■ Extracted entries ■
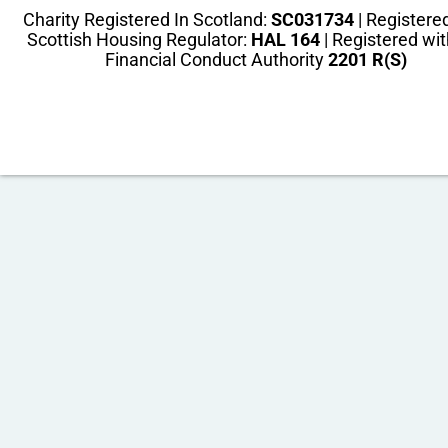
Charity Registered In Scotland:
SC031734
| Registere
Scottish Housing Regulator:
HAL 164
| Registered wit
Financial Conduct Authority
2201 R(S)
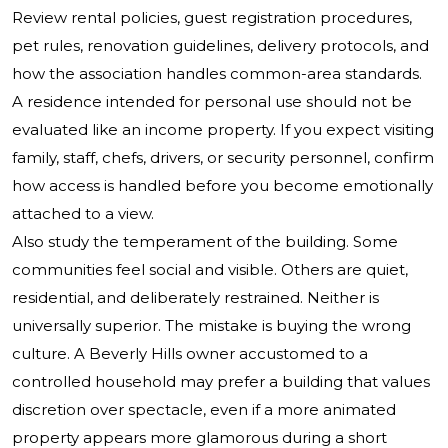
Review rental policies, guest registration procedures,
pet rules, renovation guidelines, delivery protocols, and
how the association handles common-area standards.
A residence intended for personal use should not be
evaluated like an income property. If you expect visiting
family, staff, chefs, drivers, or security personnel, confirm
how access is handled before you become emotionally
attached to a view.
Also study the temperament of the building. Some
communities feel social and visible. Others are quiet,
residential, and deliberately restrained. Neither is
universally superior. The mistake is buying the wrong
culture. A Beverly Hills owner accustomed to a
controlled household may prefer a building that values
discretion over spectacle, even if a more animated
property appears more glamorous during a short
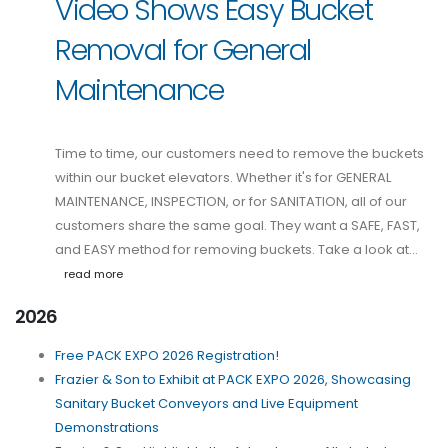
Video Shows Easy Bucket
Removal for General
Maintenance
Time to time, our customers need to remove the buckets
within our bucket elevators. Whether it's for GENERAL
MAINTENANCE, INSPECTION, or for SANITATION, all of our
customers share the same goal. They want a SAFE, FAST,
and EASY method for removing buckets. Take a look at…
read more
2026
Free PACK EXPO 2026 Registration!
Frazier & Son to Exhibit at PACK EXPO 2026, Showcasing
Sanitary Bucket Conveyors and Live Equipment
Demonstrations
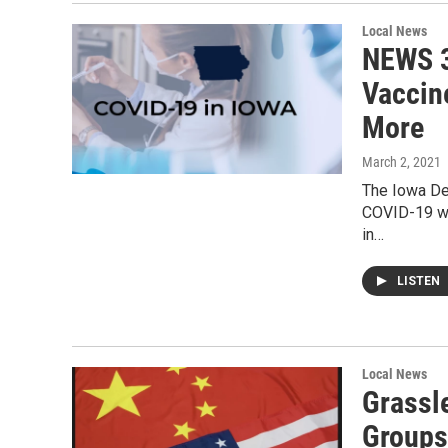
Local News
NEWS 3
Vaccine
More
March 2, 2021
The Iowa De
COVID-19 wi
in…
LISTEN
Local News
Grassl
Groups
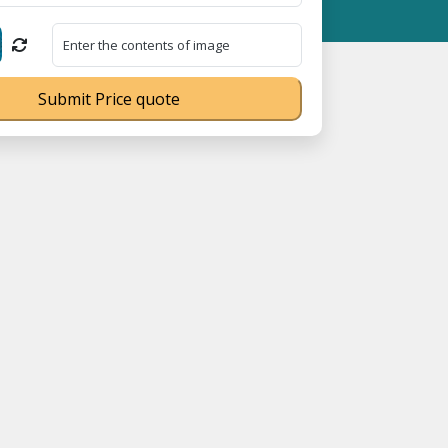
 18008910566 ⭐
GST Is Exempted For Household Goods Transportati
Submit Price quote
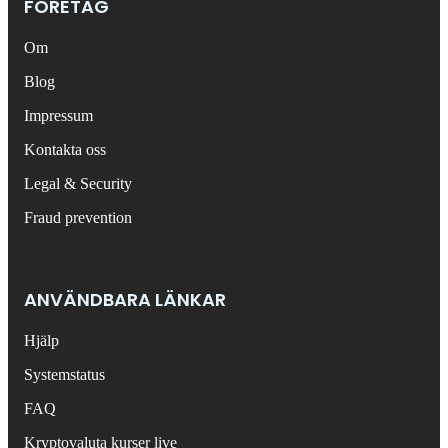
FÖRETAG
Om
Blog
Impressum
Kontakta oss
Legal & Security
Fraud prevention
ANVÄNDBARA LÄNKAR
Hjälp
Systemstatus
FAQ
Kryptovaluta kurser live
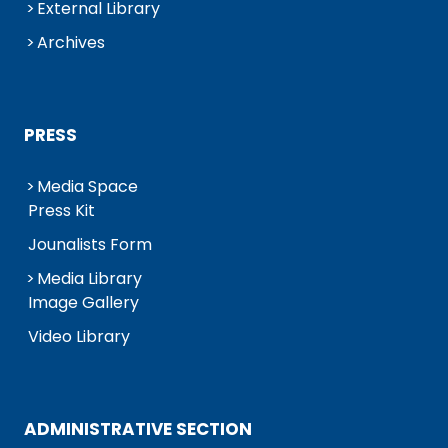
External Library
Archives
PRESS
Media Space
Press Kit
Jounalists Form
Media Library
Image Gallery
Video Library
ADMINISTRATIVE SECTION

■ Required work ■
Transcribe all data precisely. Pictures are not copied.

■ Answer to this task ■
Charity Registered In Scotland:
SC031734
| Registere
Scottish Housing Regulator:
HAL 164
| Registered wit
Financial Conduct Authority
2201 R(S)
Review rental policies, guest registration procedures,
pet rules, renovation guidelines, delivery protocols, and
how the association handles common-area standards.
A residence intended for personal use should not be
evaluated like an income property. If you expect visiting
family, staff, chefs, drivers, or security personnel, confirm
how access is handled before you become emotionally
attached to a view.
Also study the temperament of the building. Some
communities feel social and visible. Others are quiet,
residential, and deliberately restrained. Neither is
universally superior. The mistake is buying the wrong
culture. A Beverly Hills owner accustomed to a
controlled household may prefer a building that values
discretion over spectacle, even if a more animated
property appears more glamorous during a short
Video Shows Easy Bucket
Removal for General
Maintenance
Time to time, our customers need to remove the buckets
within our bucket elevators. Whether it's for GENERAL
MAINTENANCE, INSPECTION, or for SANITATION, all of our
customers share the same goal. They want a SAFE, FAST,
and EASY method for removing buckets. Take a look at…
read more
2026
Free PACK EXPO 2026 Registration!
Frazier & Son to Exhibit at PACK EXPO 2026, Showcasing
Sanitary Bucket Conveyors and Live Equipment
Demonstrations
Local News
NEWS 3
Vaccine
More
March 2, 2021
The Iowa De
COVID-19 wi
in…
LISTEN
Local News
Grassl
Groups
 18008910566 ⭐
GST Is Exempted For Household Goods Transportati
Submit Price quote
FÖRETAG
Om
Blog
Impressum
Kontakta oss
Legal & Security
Fraud prevention
ANVÄNDBARA LÄNKAR
Hjälp
Systemstatus
FAQ
Kryptovaluta kurser live
External Library
Archives
PRESS
Media Space
Press Kit
Jounalists Form
Media Library
Image Gallery
Video Library
ADMINISTRATIVE SECTION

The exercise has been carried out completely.